Bu kısa açıklamamıza rağmen yazımız, “olması gereken” gibi iddialı bir hedefin peşinden koşmaya yönelik olmaktan ziyade var olanı biraz daha geniş açıdan görebilmek için fotoğraf çalışması mahiyetindedir.
Değer-Hukuki değer
Son seçimlerin bir kez daha teyit ettiği üzere Türk toplumuna muhafazakâr zihniyetin egemen olduğunu söylemek sanırım yanlış olmaz. Türk toplumunun değer yapısındaki çarpıklıklarda bu egemen zihniyetin büyük payı vardır.

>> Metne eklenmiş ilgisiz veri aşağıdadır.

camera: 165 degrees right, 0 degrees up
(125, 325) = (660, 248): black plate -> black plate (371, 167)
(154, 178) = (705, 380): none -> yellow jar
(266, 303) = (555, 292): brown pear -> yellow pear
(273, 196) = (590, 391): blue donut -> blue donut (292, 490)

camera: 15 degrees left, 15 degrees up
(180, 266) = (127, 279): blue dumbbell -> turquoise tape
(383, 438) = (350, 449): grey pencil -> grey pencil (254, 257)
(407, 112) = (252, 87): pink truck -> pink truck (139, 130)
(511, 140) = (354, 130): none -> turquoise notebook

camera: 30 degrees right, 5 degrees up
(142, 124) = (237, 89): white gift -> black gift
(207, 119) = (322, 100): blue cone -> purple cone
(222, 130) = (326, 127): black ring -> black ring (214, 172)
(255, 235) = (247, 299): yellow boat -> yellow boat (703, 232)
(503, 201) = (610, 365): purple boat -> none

Kestiği kurbanın en büyük ve en güzel yanını kendine alan azımsanamayacak çoğunlukta bir kesimin Alevilere, Müslüman olmayanlara bakışı da yüz ağartacak cinsten değildir. Ermeni soykırım iddialarına refleks olarak karşı çıkışın, bugün Ermeni mal varlığının kimlerin mülkiyetine geçtiği sorusuyla da ilgisi yok mudur? Ülkemizin tarihi, oruç tutmayanlara, namaz kılmayanlara yapılan saldırıların, Alevilere karşı yapılan katliamların örnekleriyle doludur. Öte yandan muhafazakar olduğunu söyleyenlerin rant ve kazanç elde etme konusunda da, “insan, toplum, doğa, çevre” gibi kavramları engel olarak gördüğünü rant talebini gemleyemediğini, bu arzularının sonu olmadığını son on üç yıldır teyiden görüyoruz.

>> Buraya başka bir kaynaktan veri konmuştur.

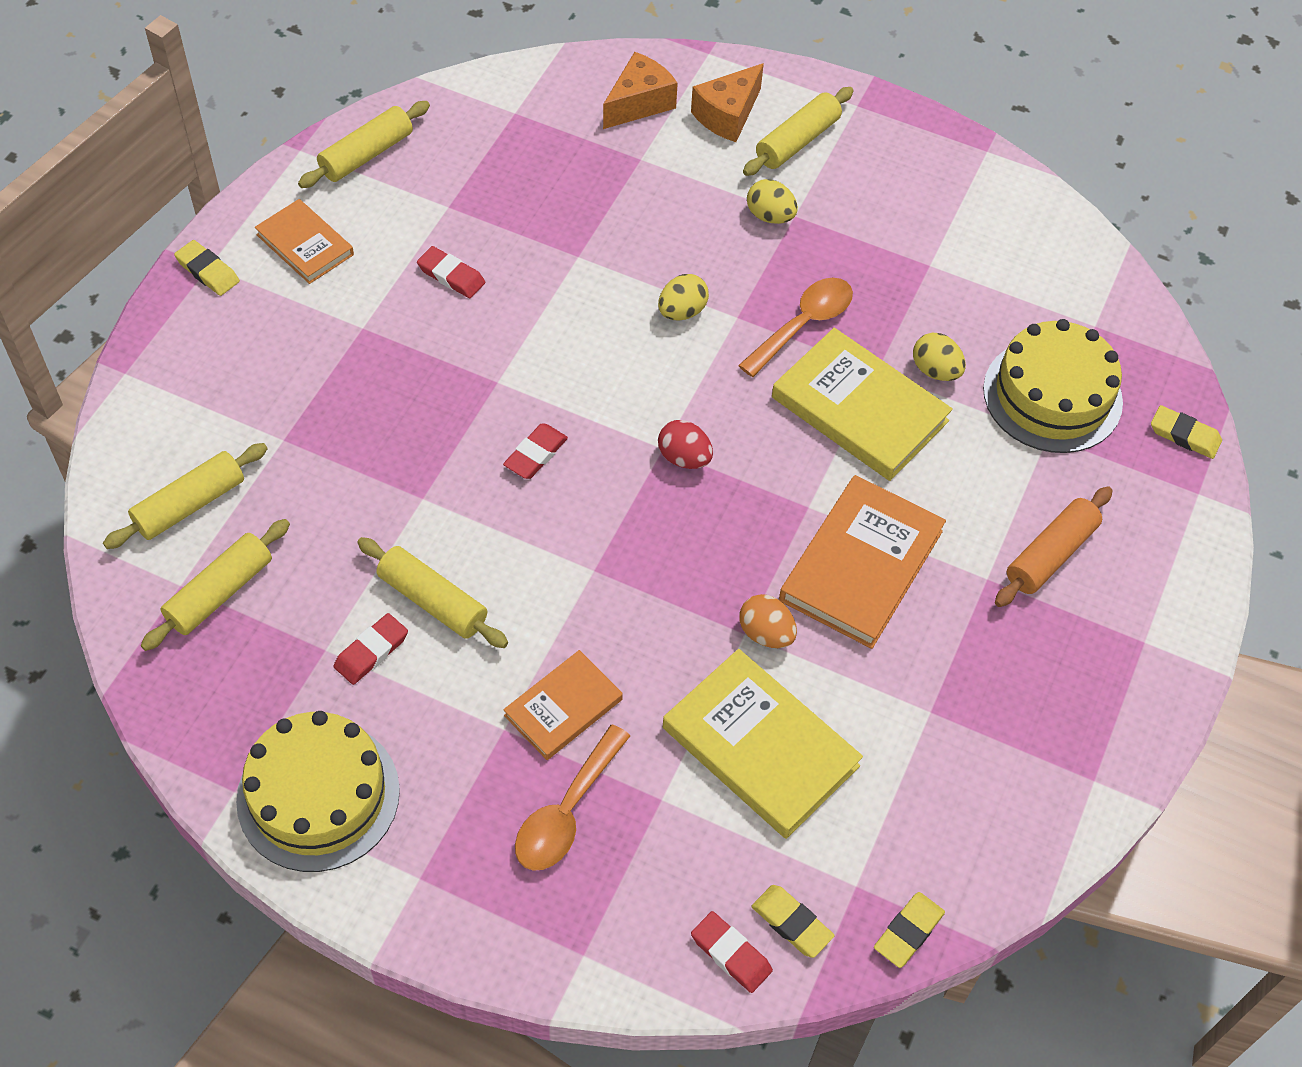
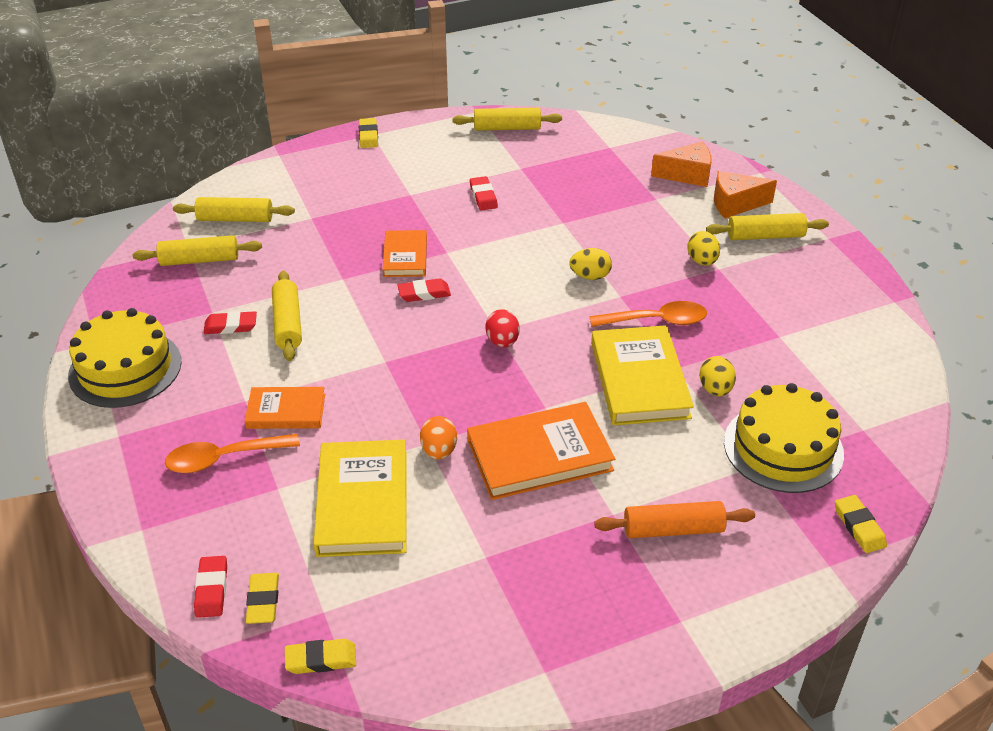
camera: 45 degrees right, 15 degrees down
(305, 245) = (427, 148): orange book -> orange book (405, 256)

Bu zihniyetin küresel ölçekte gelişen “hak ve özgürlükler” hareketleri karşısında kendi eklektik ataerkil yapısıyla yüz yüze gelme gibi bir hedefi bulunmadığı da anlaşılmıştır. Muhafazakâr yapı, kadına karşı erkeği, çocuğa karşı yetişkini, mağdura karşı tecavüzcüyü, farklı cinsel tercihleri olanlara karşı kendini koruyan bir temele sahiptir. Kürtaja, kız-erkek okullarına, çalışan kadına, kadın kıyafetine, plajlara, havuzlara, toplu taşıma araçlarına bakışı bu zihniyeti her gün ele vermektedir. Bir diğer deyişle muhafazakârlık, toplumumuzda eşitsizliği kutsayan bir fonksiyon üstlenmiştir.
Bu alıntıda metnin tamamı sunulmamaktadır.